**WHAT THE TASK REQUIRES:** Please copy each line of the data that includes the string "PRESENT".

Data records
☆ ☆ ☆ ☆ ☆ ☆ ☆
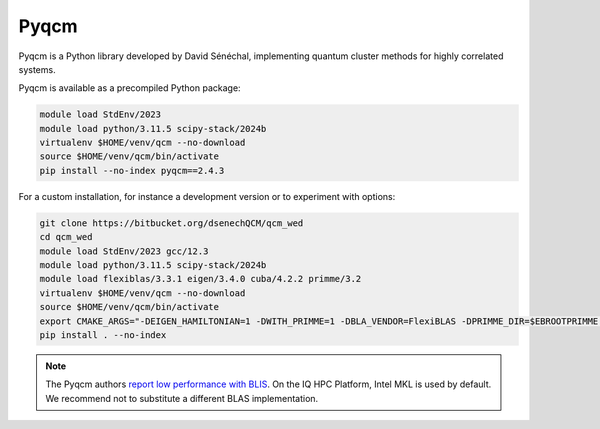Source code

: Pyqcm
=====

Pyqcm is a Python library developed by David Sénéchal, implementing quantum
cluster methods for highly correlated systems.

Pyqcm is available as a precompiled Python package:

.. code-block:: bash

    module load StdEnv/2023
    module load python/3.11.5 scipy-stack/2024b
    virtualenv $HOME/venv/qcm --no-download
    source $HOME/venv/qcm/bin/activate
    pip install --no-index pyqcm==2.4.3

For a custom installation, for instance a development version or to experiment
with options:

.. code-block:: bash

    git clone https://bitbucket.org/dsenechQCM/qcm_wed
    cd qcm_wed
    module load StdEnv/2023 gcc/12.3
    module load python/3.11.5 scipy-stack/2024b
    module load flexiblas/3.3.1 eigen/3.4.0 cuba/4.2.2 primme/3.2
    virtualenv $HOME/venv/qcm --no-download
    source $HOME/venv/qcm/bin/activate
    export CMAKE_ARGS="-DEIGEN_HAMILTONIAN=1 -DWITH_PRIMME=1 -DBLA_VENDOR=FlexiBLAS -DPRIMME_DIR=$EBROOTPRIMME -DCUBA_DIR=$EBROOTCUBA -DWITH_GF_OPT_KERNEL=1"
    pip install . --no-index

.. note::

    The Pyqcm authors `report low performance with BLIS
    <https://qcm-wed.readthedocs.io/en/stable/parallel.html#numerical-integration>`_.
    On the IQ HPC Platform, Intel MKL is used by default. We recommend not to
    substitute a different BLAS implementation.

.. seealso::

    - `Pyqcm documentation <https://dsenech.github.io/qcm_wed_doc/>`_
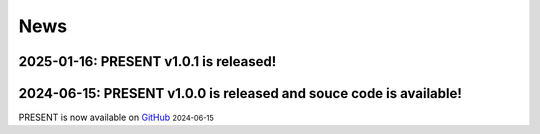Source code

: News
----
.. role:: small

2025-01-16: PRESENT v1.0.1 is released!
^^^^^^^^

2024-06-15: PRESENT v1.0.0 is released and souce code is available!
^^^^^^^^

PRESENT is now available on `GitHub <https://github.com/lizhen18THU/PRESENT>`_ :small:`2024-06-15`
☆ ☆ ☆ ☆ ☆ ☆ ☆
**ANSWER:**
2025-01-16: PRESENT v1.0.1 is released!
2024-06-15: PRESENT v1.0.0 is released and souce code is available!
PRESENT is now available on `GitHub <https://github.com/lizhen18THU/PRESENT>`_ :small:`2024-06-15`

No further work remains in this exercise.